I would expect the times from the epochs object to be used, rather than time points generated from 0.

Actual results

Connectivity computation...
Traceback (most recent call last):
  File "/home/ap/PycharmProjects/eeg_processing/conn_example.py", line 30, in <module>
    faverage=True, tmin=tmin, tmax=tmax, mt_adaptive=False, n_jobs=1)
  File "<decorator-gen-387>", line 21, in spectral_connectivity
  File "/home/ap/miniconda3/envs/MNE/lib/python3.7/site-packages/mne/connectivity/spectral.py", line 789, in spectral_connectivity
    cwt_freqs=cwt_freqs, faverage=faverage)
  File "/home/ap/miniconda3/envs/MNE/lib/python3.7/site-packages/mne/connectivity/spectral.py", line 948, in _prepare_connectivity
    mask = _time_mask(times_in, tmin, tmax, sfreq=sfreq)
  File "/home/ap/miniconda3/envs/MNE/lib/python3.7/site-packages/mne/utils/numerics.py", line 499, in _time_mask
    % (orig_tmin, orig_tmax, extra, times[0], times[-1]))
ValueError: No samples remain when using tmin=-0.5 and tmax=-0.1 (original time bounds are [0.0, 2.4974401644798485])

With a bit of guidance, I'm happy to make PR to resolve the issue :)

Additional information

mne.sys_info()
Backend Qt5Agg is interactive backend.
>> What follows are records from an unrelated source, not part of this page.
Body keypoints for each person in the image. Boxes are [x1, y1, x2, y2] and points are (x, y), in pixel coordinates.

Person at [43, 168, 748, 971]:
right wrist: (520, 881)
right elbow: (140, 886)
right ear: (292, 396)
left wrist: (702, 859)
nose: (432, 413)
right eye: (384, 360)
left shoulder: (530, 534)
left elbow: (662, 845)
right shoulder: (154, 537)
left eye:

Turning interactive mode on.
Platform:      Linux-5.0.0-32-generic-x86_64-with-debian-buster-sid
Python:        3.7.9 (default, Aug 31 2020, 12:42:55)  [GCC 7.3.0]
Executable:    /home/ap/miniconda3/envs/MNE2/bin/python
CPU:           x86_64: 12 cores
Memory:        Unavailable (requires "psutil" package)
mne:           0.22.0
numpy:         1.19.2 {blas=mkl_rt, lapack=mkl_rt}
scipy:         1.5.2
matplotlib:    3.3.2 {backend=Qt5Agg}
sklearn:       0.23.2
numba:         Not found
nibabel:       Not found
nilearn:       Not found
dipy:          Not found
cupy:          Not found
pandas:        1.2.1
mayavi:        Not found
pyvista:       Not found
vtk:           Not found
larsoner commented 3 years ago

I have not looked at the code but what you describe sounds like a bug. I would start by coding some simple test that fails on master -- for example a two-epoch EpochsArray where -0.5 to 0 has some signal that is coherent and 0 to 0.5 does not -- and show that it fails there. Then when you write your code you already have the test in place that should pass once things are fixed. A PR for this would be great!